Sunday 23 February 2020

Abraaj head, managing partner arrested over US fraud charges

DUBAI, April 13, 2019

Dubai-based Abraaj Group's founder Arif Naqvi and his managing partner Mustafa Abdel-Wadood have been arrested after American prosecutors requested his detention on charges that they defrauded their investors, including the Bill & Melinda Gates Foundation.
Confirming the arrest of the Pakistani emerging markets business magnate, the Scotland Yard said he was detained at the London Heathrow Airport on April 10. Naqvi has been remanded in custody and his bail hearing will be held in about a week.
Naqvi, 58, was accused of secretly diverting “at least hundreds of millions of investors’ funds” for personal gain and to help shore up Dubai-based Abraaj’s crumbling finances before it filed for provisional liquidation last June, according to the indictment.
Abraaj managing partner was arrested at a New York hotel on Thursday, Assistant US Attorney Andrea Griswold said at a hearing in Manhattan federal court.
Griswold said prosecutors would seek to have Naqvi, who is charged with the same crimes, extradited. 
Meanwhile, a statement from Naqvi’s external PR firm said Naqvi maintained his innocence in relation to the charges and he fully expects to be cleared of any charges. 
"For almost a year since the commencement of the provisional liquidations, he has been working tirelessly to maximize returns for Abraaj’s creditors,” the statement said.
Abdel-Wadood appeared at the Manhattan hearing and pleaded not guilty to securities fraud, wire fraud and conspiracy charges. His lawyer, Benjamin Brafman, did not immediately request bail, saying he needed more time to become familiar with the case.
Abraaj had been the largest buyout fund in the Middle East and North Africa until it collapsed in the middle of 2018 after the Gates Foundation and other investors raised concerns about the management of its $1-billion health care fund.
One of the largest emerging-markets private equity investors claiming $13bn of assets under management, Abraaj was sent into a death spiral last year after investors complained about mishandling of their monies in the group’s healthcare fund, reported Financial Times.
As confidence eroded, the group was forced to place itself into provisional liquidation in the Cayman Islands to protect itself from legal action and winding-up orders by creditors.
The indictments accuse Naqvi and Abdel-Wadood of defrauding investors by “depriving them of accurate information about . . . Abraaj’s financial health” and misappropriating investor funds “for illicit purposes”.
Funds were diverted to cover undisclosed liquidity shortfalls in Abraaj, the indictments claim, as well as for the “personal benefit” of Messrs Naqvi and Abdel-Wadood, among others, stataed the report citing the prosecutors.
Naqvi presented “false and misleading information” on Abraaj funds at an investor meeting in Manhattan around November 2017, the prosecutors allege.
Prosecutors also claim that Abraaj inflated the value of their funds by more than $500m and misappropriated “at least hundreds of millions of investors’ funds”.
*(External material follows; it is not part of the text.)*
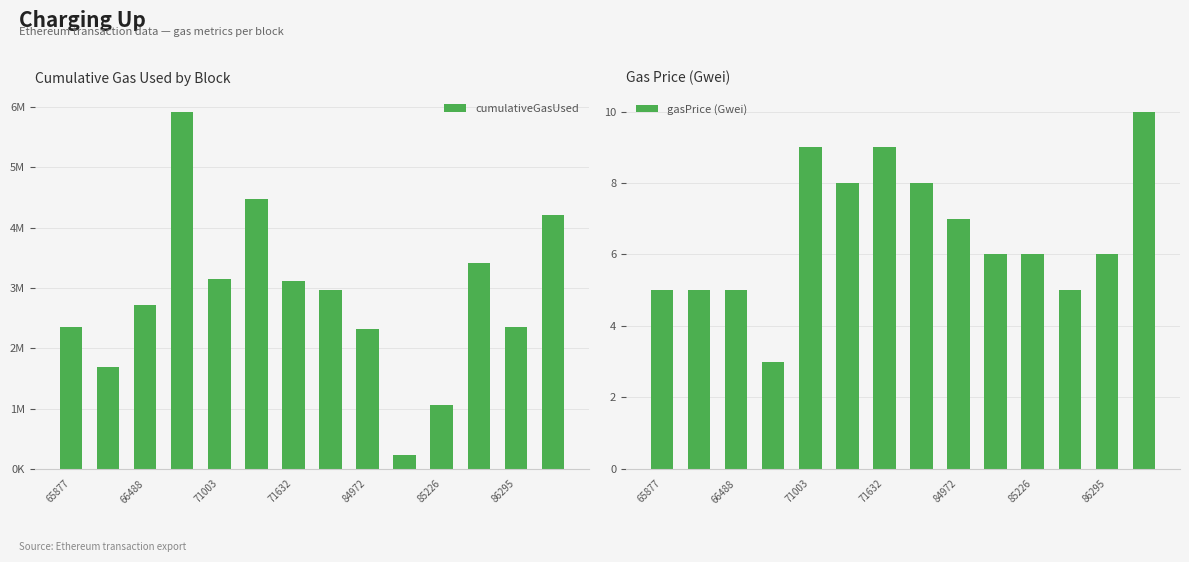

How many gasPrice (Gwei) values are between 5 and 8?

10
To hide the scheme, Naqvi and others provided misleading responses to investor requests on how their funds were being used, reorted FT citing the indictments. 
The firm promoted the scheme “through lies and omissions to financial regulators”, the indictments added.
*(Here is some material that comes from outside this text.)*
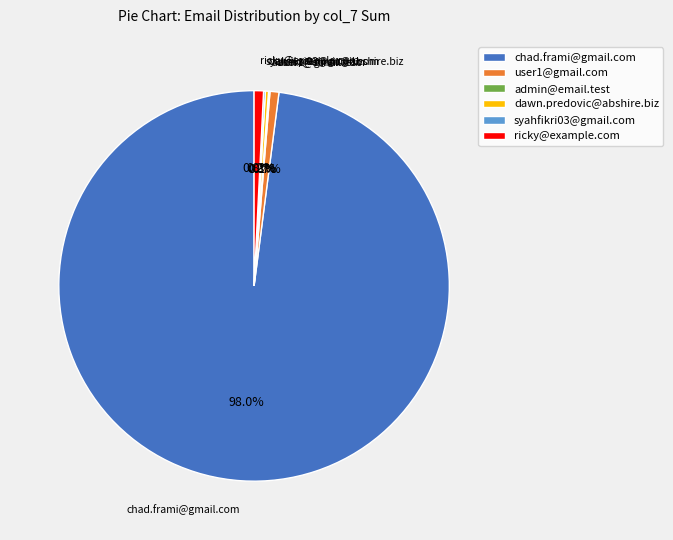

To the nearest percent, what is the average slice percentage?

17%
The Securities and Exchange Commission also charged Naqvi and Abraaj’s asset management arm with misappropriating money from its heathcare fund, which had over three years collected more than $100 million from US investors, and using the funds for other purposes.
The collapse of Abraaj has sent shockwaves through the regional private equity industry, raising questions over corporate governance in the Middle East, said the report.
The liquidation process in the Cayman Islands has been faltering amid concern over potential legal risk for firms seeking to take over management of Abraaj’s funds.
As well as negotiating to hand over Abraaj’s funds to new management, the liquidators have been seeking to sell the firm’s assets to cover about $1.1bn in debts and settle staff dues, it added.